(Beginning of SUPPLIED DATA)

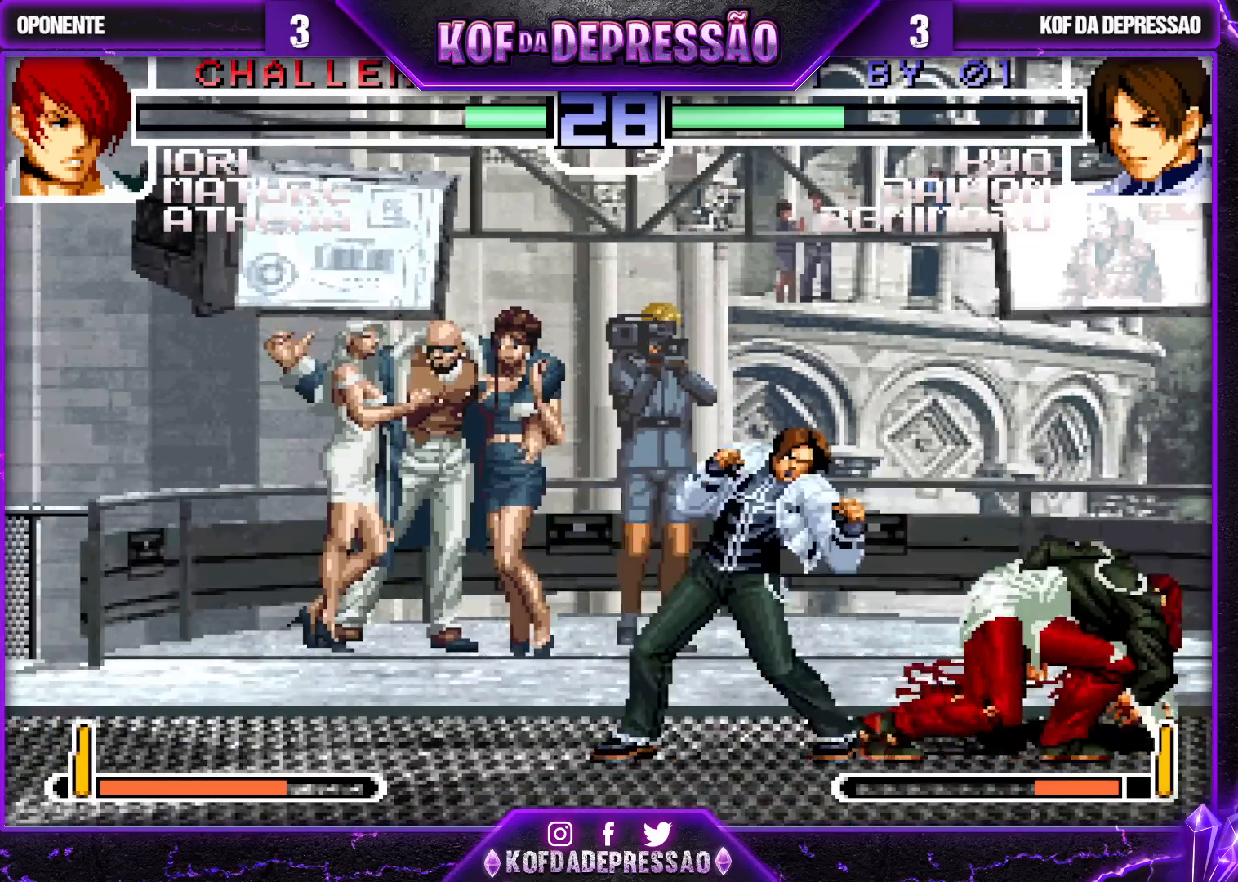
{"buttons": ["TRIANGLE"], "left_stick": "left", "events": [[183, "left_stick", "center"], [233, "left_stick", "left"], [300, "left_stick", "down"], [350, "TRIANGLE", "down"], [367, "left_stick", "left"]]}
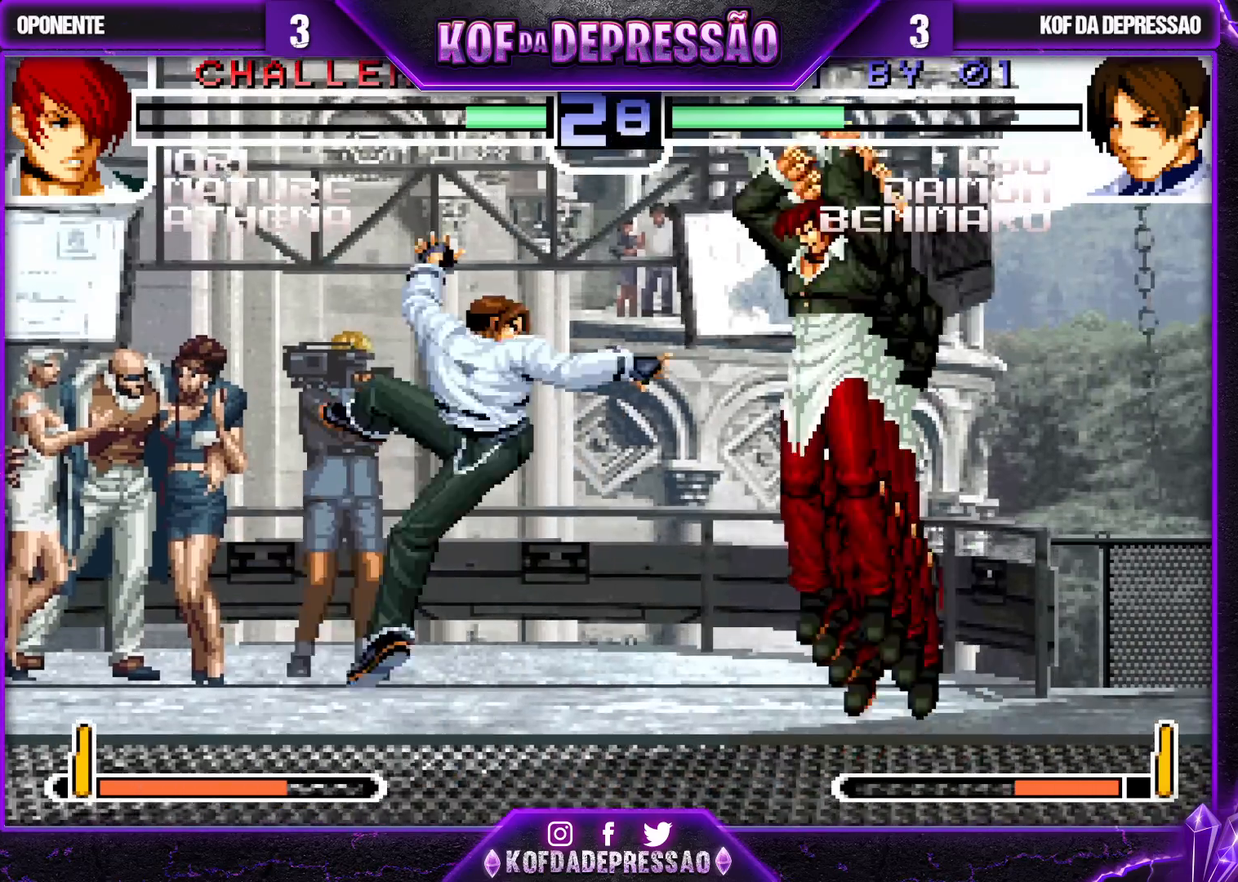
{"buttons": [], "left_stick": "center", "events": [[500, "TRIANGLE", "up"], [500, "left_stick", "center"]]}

(End of SUPPLIED DATA)
(Beginning of SUPPLIED DATA)

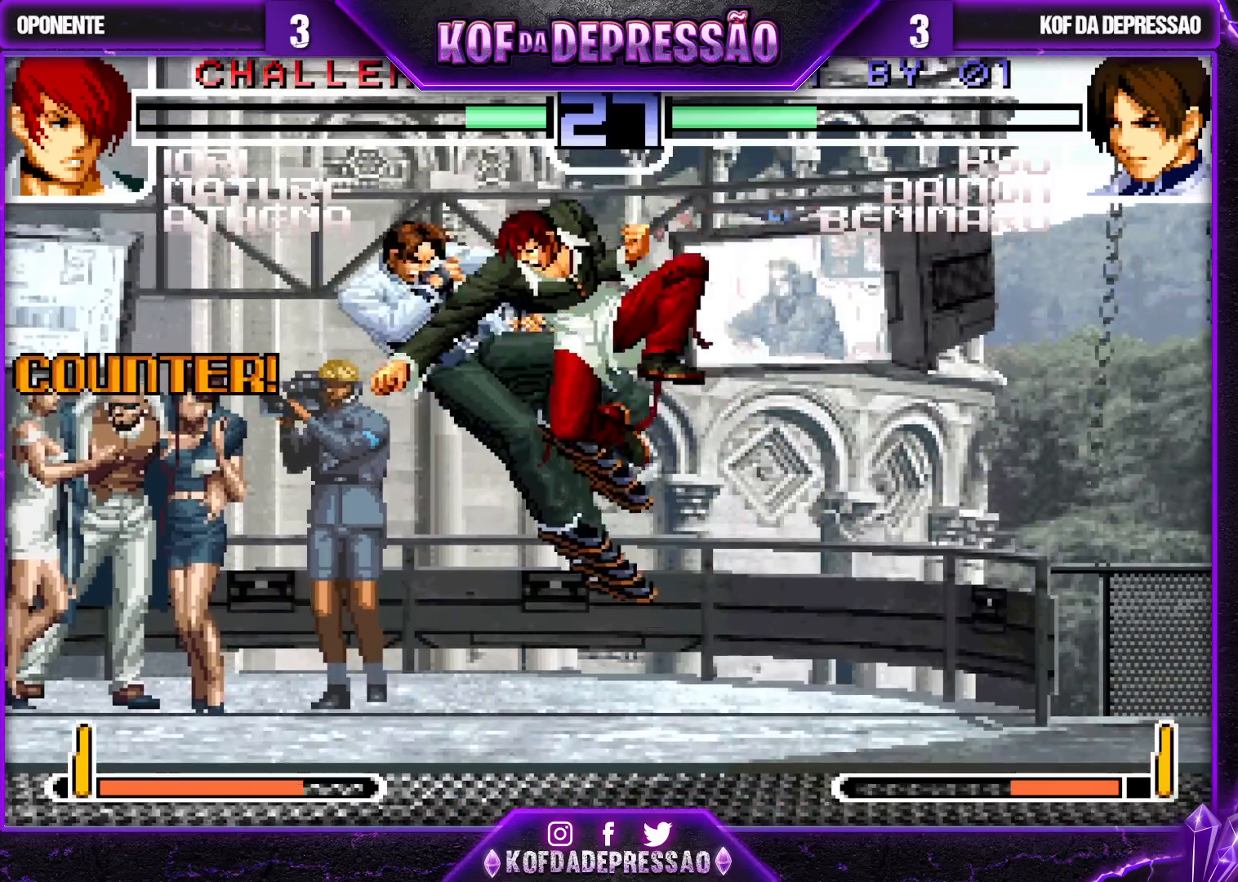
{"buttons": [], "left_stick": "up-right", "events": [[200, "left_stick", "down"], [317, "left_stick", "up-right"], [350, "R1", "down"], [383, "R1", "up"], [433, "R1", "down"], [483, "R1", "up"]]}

(End of SUPPLIED DATA)

> [YOUR GOAL]: Wherever the string "TRIANGLE" occurs in the records, copy the line it is in.

> [SOLUTION]:
{"buttons": ["TRIANGLE"], "left_stick": "left", "events": [[183, "left_stick", "center"], [233, "left_stick", "left"], [300, "left_stick", "down"], [350, "TRIANGLE", "down"], [367, "left_stick", "left"]]}
{"buttons": [], "left_stick": "center", "events": [[500, "TRIANGLE", "up"], [500, "left_stick", "center"]]}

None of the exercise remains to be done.